TO-DO ITEM → Repeat every line of the data below word for word, and leave the pictures out of your answer.

MATERIAL FOR THIS TASK →
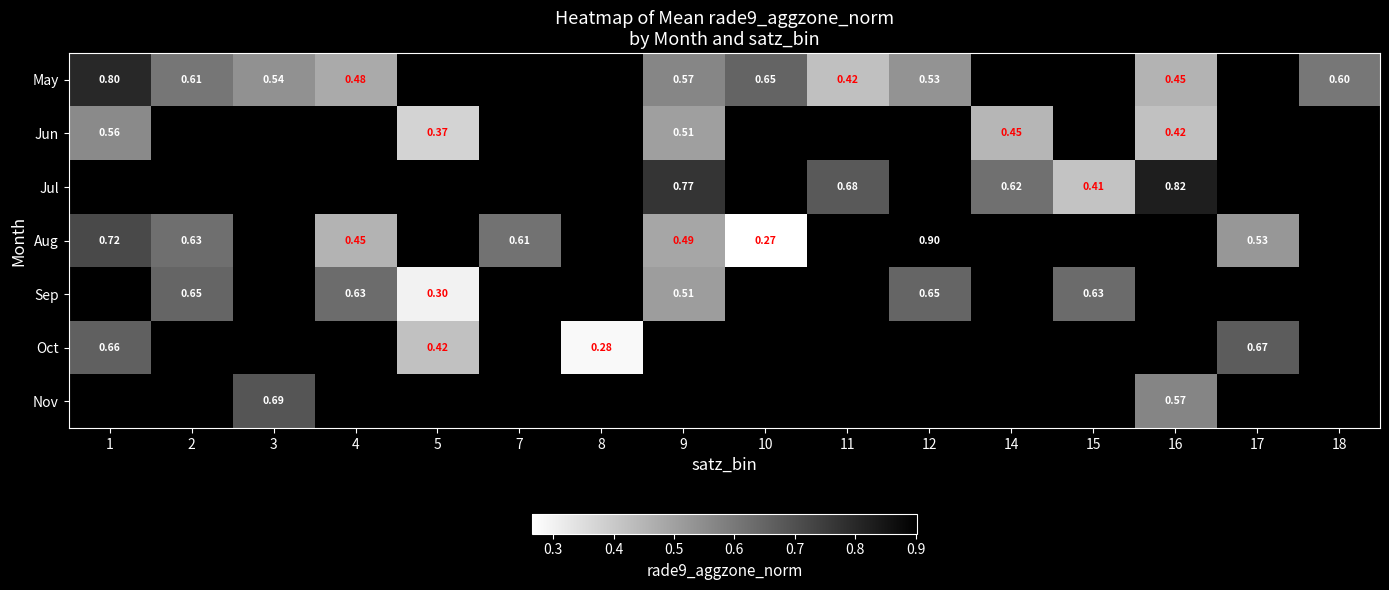

Is the value of May at 16 greater than the value of Sep at 5?

Yes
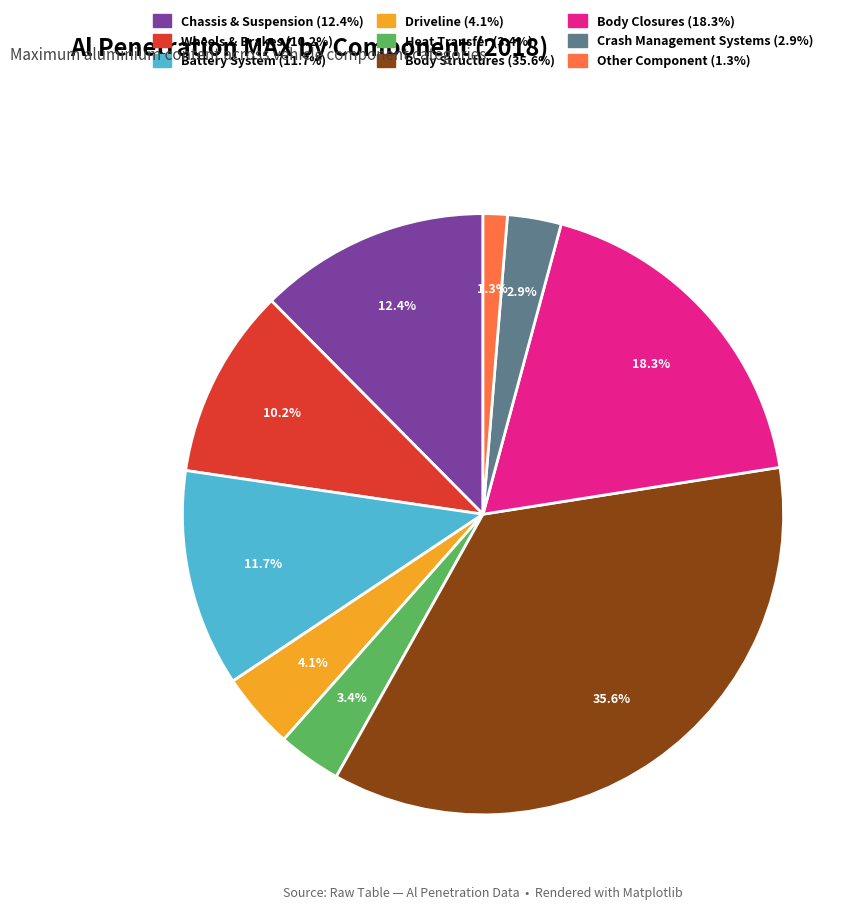

The Chassis & Suspension slice represents 1% of the pie. True or false?

False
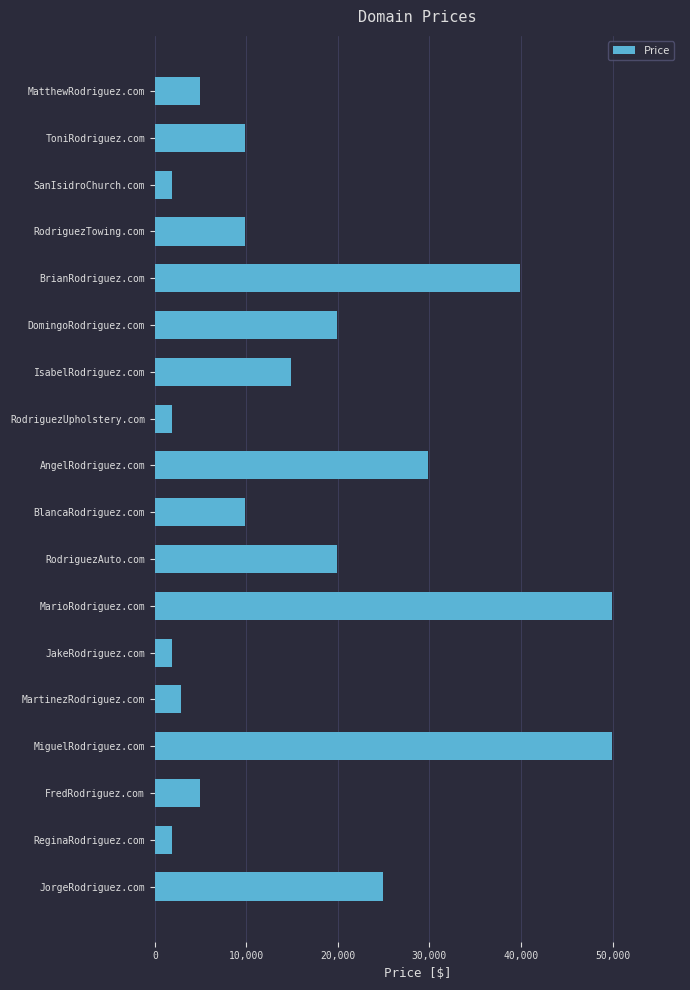

What is the label of the 15th bar from the top?

MiguelRodriguez.com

SOLUTION →
Is the value of May at 16 greater than the value of Sep at 5?

Yes

The Chassis & Suspension slice represents 1% of the pie. True or false?

False

What is the label of the 15th bar from the top?

MiguelRodriguez.com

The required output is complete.